### What needs to be done
Write out every line of the listing below, character for character, keeping each line break where it falls.
START Dataset records
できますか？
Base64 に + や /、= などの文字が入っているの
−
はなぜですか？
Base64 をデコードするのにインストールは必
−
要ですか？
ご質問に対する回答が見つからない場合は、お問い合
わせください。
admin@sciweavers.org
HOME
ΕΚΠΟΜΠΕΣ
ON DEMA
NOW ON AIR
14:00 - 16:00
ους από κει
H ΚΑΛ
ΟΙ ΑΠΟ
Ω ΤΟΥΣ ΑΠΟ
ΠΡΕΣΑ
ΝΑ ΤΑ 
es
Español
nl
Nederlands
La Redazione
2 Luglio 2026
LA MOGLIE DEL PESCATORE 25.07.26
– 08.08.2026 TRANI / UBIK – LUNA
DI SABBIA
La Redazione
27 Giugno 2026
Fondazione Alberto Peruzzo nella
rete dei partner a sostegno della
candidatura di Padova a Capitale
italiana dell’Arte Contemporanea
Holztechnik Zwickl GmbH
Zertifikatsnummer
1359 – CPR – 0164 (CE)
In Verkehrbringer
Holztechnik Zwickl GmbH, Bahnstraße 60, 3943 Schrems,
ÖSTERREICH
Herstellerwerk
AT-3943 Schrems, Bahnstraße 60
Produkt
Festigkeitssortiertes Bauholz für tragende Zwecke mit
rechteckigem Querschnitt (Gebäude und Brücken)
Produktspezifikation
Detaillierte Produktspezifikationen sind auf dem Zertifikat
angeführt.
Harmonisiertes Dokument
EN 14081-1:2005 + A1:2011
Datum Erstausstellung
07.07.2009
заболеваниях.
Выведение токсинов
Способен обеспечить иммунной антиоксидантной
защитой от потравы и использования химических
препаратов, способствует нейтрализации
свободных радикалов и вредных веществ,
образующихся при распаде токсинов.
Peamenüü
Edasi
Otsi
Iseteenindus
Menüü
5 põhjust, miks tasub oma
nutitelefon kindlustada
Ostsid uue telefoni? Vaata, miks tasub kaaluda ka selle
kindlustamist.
END Dataset records
### Task response
できますか？
Base64 に + や /、= などの文字が入っているの
−
はなぜですか？
Base64 をデコードするのにインストールは必
−
要ですか？
ご質問に対する回答が見つからない場合は、お問い合
わせください。
admin@sciweavers.org
HOME
ΕΚΠΟΜΠΕΣ
ON DEMA
NOW ON AIR
14:00 - 16:00
ους από κει
H ΚΑΛ
ΟΙ ΑΠΟ
Ω ΤΟΥΣ ΑΠΟ
ΠΡΕΣΑ
ΝΑ ΤΑ 
es
Español
nl
Nederlands
La Redazione
2 Luglio 2026
LA MOGLIE DEL PESCATORE 25.07.26
– 08.08.2026 TRANI / UBIK – LUNA
DI SABBIA
La Redazione
27 Giugno 2026
Fondazione Alberto Peruzzo nella
rete dei partner a sostegno della
candidatura di Padova a Capitale
italiana dell’Arte Contemporanea
Holztechnik Zwickl GmbH
Zertifikatsnummer
1359 – CPR – 0164 (CE)
In Verkehrbringer
Holztechnik Zwickl GmbH, Bahnstraße 60, 3943 Schrems,
ÖSTERREICH
Herstellerwerk
AT-3943 Schrems, Bahnstraße 60
Produkt
Festigkeitssortiertes Bauholz für tragende Zwecke mit
rechteckigem Querschnitt (Gebäude und Brücken)
Produktspezifikation
Detaillierte Produktspezifikationen sind auf dem Zertifikat
angeführt.
Harmonisiertes Dokument
EN 14081-1:2005 + A1:2011
Datum Erstausstellung
07.07.2009
заболеваниях.
Выведение токсинов
Способен обеспечить иммунной антиоксидантной
защитой от потравы и использования химических
препаратов, способствует нейтрализации
свободных радикалов и вредных веществ,
образующихся при распаде токсинов.
Peamenüü
Edasi
Otsi
Iseteenindus
Menüü
5 põhjust, miks tasub oma
nutitelefon kindlustada
Ostsid uue telefoni? Vaata, miks tasub kaaluda ka selle
kindlustamist.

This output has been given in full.